Kommentar von Petra Steinke

Kommentar: Chancen

Petra Steinke (Foto: Redaktion)
Petra Steinke (Foto: Redaktion)

Diese Branche hat im Angesicht der Corona-Pandemie eine historische Chance, sich neu aufzustellen. Jeder Akteur sollte diese ernsthaft nutzen.

Beispiel 1: Am 8. April meldete sich SABU-Geschäftsführer Stephan Krug mit einem ambitionierten Vorhaben zu Wort: Man müsse angesichts des enormen Warendrucks die Abverkaufszeit für die Ware der F/S-Saison um mindestens sechs Wochen nach hinten verlängern.
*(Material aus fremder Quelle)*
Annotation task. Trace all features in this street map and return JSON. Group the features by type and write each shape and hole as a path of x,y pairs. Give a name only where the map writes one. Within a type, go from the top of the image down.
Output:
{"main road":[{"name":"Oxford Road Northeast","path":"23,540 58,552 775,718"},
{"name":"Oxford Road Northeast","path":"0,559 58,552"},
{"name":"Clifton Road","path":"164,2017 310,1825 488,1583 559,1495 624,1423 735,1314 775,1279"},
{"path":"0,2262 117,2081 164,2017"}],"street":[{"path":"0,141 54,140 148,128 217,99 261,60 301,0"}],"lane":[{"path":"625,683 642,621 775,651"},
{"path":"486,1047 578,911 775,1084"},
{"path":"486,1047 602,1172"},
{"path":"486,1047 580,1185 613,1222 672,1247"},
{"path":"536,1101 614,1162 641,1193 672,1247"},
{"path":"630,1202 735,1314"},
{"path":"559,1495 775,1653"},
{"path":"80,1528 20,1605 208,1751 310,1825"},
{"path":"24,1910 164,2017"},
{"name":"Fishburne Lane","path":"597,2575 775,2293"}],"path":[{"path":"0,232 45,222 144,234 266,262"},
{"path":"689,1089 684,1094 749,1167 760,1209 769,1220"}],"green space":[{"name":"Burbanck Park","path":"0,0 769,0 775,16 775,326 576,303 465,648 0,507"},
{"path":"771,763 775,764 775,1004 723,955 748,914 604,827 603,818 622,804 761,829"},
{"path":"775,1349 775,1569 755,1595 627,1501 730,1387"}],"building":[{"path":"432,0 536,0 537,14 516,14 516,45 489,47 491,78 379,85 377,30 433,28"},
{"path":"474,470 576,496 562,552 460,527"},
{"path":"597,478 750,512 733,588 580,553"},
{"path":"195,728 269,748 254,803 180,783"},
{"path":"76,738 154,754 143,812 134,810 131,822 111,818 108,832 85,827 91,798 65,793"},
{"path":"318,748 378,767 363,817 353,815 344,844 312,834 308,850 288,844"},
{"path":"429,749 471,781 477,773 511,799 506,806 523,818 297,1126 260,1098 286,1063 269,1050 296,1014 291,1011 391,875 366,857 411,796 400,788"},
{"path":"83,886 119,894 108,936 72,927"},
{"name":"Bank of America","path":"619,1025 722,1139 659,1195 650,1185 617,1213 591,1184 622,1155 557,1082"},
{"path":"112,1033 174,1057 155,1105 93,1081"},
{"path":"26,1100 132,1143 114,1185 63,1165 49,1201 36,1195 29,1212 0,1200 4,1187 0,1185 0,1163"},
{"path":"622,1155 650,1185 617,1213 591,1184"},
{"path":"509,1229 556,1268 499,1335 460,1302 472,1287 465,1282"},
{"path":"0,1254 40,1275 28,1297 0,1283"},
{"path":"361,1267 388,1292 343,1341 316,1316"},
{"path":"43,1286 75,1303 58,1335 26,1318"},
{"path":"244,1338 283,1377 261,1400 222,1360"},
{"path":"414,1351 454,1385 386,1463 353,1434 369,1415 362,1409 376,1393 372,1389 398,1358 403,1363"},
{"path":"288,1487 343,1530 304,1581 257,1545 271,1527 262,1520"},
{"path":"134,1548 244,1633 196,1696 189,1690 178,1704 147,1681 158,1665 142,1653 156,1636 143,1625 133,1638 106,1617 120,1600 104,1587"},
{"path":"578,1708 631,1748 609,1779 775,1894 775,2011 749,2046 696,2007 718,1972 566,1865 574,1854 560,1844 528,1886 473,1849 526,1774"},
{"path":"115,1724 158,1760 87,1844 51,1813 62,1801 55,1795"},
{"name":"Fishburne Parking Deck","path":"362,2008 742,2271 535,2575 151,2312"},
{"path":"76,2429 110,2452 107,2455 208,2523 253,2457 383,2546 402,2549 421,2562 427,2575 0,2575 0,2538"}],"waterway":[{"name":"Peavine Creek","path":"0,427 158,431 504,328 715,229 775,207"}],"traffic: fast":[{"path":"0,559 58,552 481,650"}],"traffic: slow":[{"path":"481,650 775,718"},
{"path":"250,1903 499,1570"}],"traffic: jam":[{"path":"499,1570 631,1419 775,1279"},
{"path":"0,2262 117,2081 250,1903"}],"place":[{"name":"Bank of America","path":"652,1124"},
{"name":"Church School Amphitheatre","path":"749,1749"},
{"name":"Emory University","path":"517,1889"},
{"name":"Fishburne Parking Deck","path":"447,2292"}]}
Entsprechend müssten sich die Messen positionieren und auch die Winterware folgerichtig später geliefert werden. Das würde bedeuten: kein Sale schon im Juni bei möglicherweise 30 Grad, um die immer noch aktuelle Ware zu verschleudern. Und ein Start in die H/W Saison, wenn man den Herbst tatsächlich schon erahnen kann. Das macht auch ohne Corona Sinn, denn in den zurückliegenden Jahren hat sich die Branche immer wieder selbst überholt. Mit entsprechenden Folgen: Sale-Aktionen zu einem Zeitpunkt, der jeder Sinnhaftigkeit entbehrt. Und bei der Order ein weitgehender Blindflug, einfach weil sie zu früh erfolgen muss und Erkenntnisse aus dem Verkauf fehlen. Kurz nach der Forderung Krugs kam aus Detmold ein positives Signal. Als Teil eines millionenschweren Maßnahmenpakets hatte die Wortmann-Gruppe angekündigt, bei einer neuen Saisontaktung mitziehen zu wollen. CEO Jens Beining erklärte im Interview mit schuhkurier, er spreche schon seit Jahren davon, „dass man den ganzen Rhythmus um zwei Monate nach hinten verschieben müsste.“ Wortmann könne ein solches Konzept sofort umsetzen. Vorausgesetzt, alle anderen ziehen mit. Wird dies tatsächlich geschehen?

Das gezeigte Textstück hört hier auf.